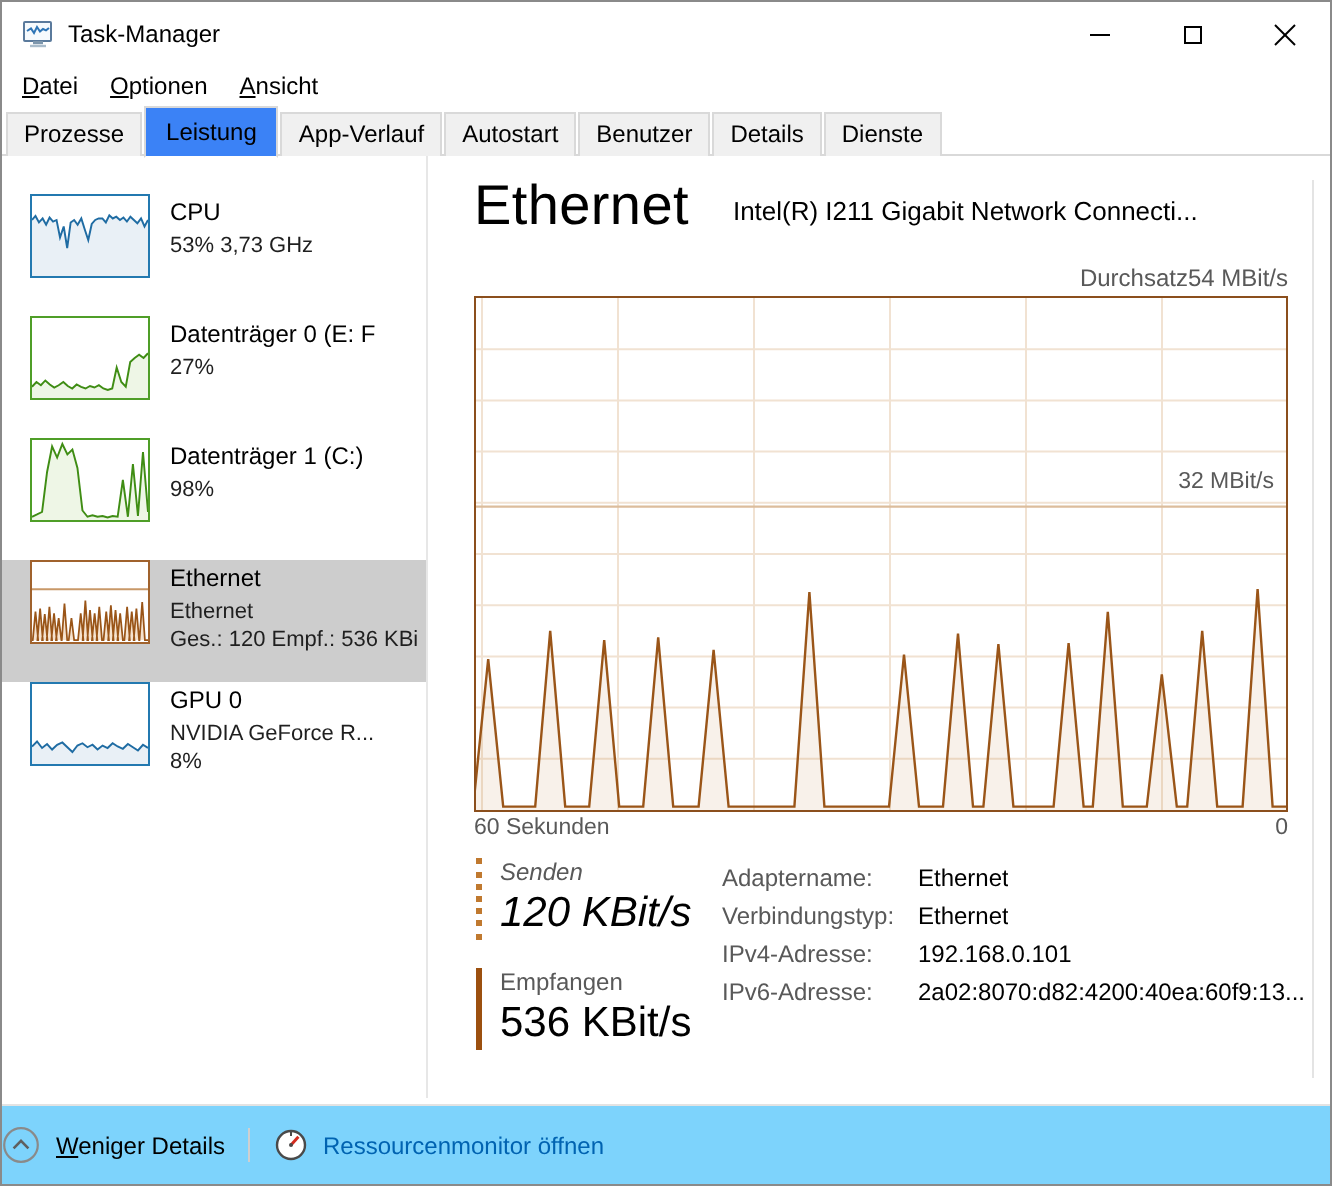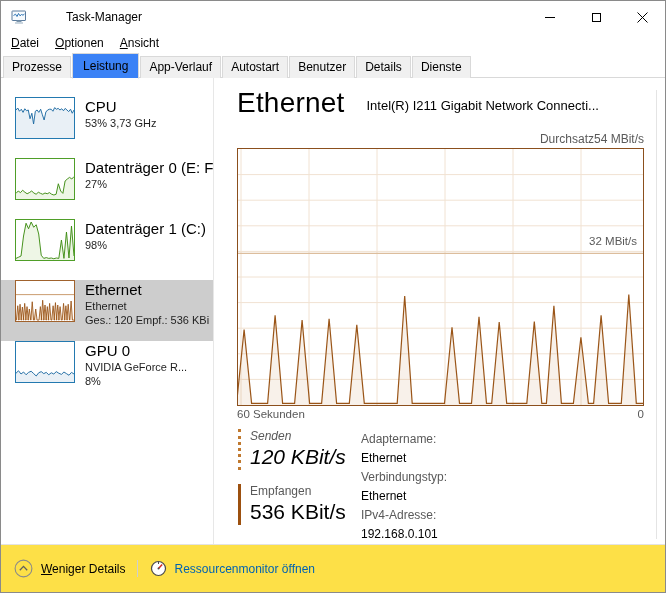"Task-Manager" .titlebar { gap: 32px -> none }
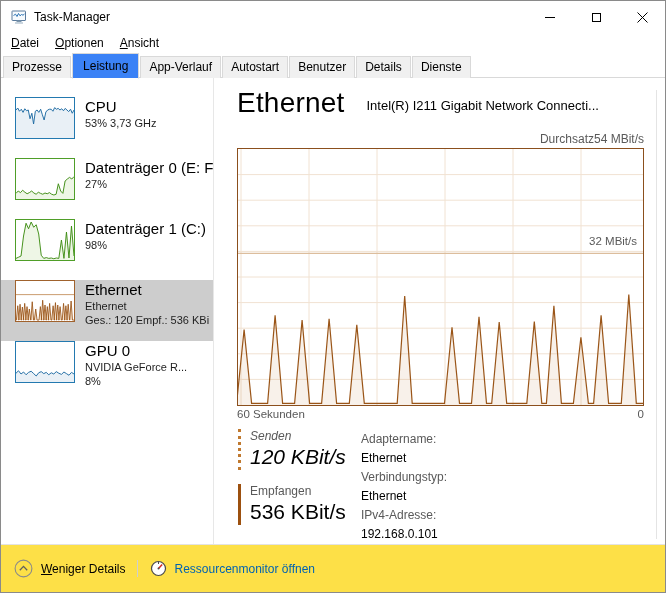"CPU" .side-title { font-size: 15px -> 12px }
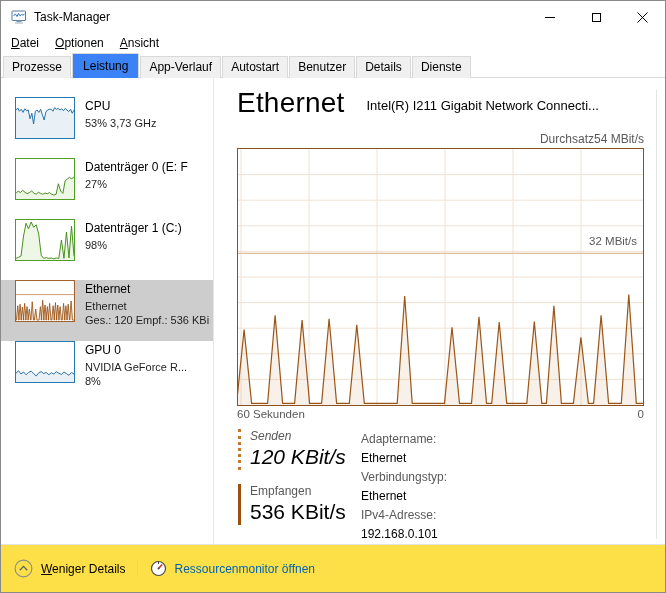"Adaptername:" .detail-row { flex-direction: column -> none }
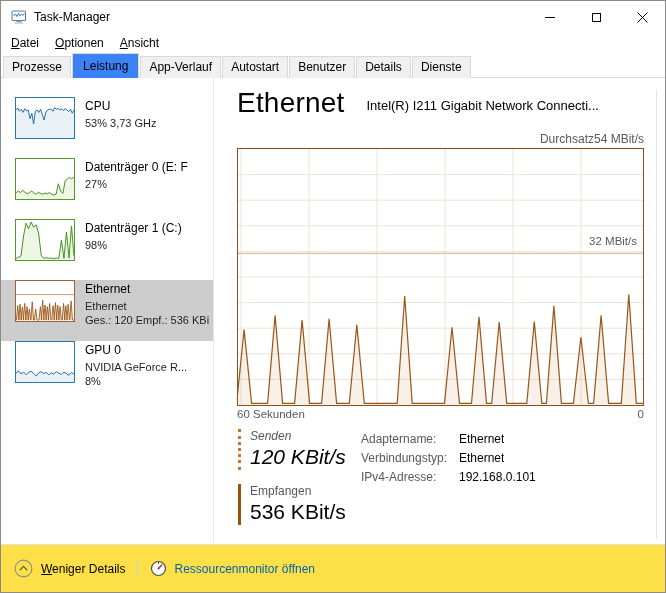"IPv6-Adresse:" div.detail-row { html: none -> <div> <span>IPv6-Adresse:</span> <span>2a02:8070:d82:4200:40ea:60f9:13...</span> </div> }
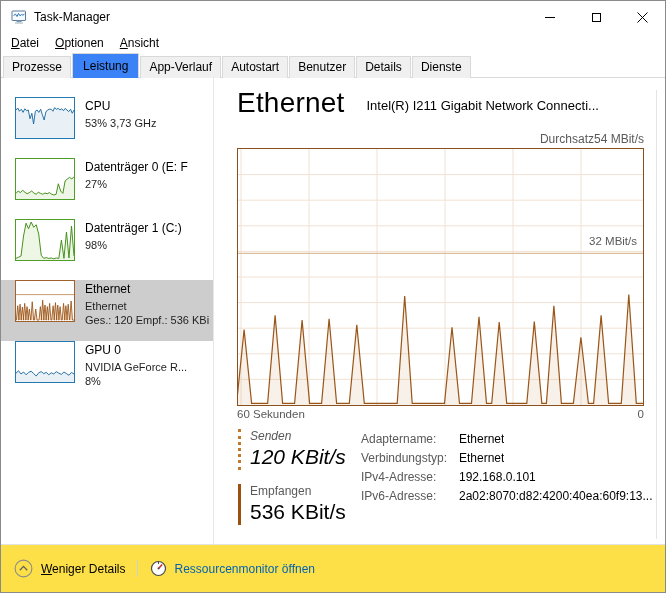"Weniger Details" .footer { background: #fde047 -> #7dd3fc; height: 48px -> 40px; padding-left: 13px -> none }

### What the task asks
Where the material contains pictures, leave them out and copy the rest verbatim.

### Result of this task
"Task-Manager" .titlebar { gap: 32px -> none }
"CPU" .side-title { font-size: 15px -> 12px }
"Adaptername:" .detail-row { flex-direction: column -> none }
"IPv6-Adresse:" div.detail-row { html: none -> <div> <span>IPv6-Adresse:</span> <span>2a02:8070:d82:4200:40ea:60f9:13...</span> </div> }
"Weniger Details" .footer { background: #fde047 -> #7dd3fc; height: 48px -> 40px; padding-left: 13px -> none }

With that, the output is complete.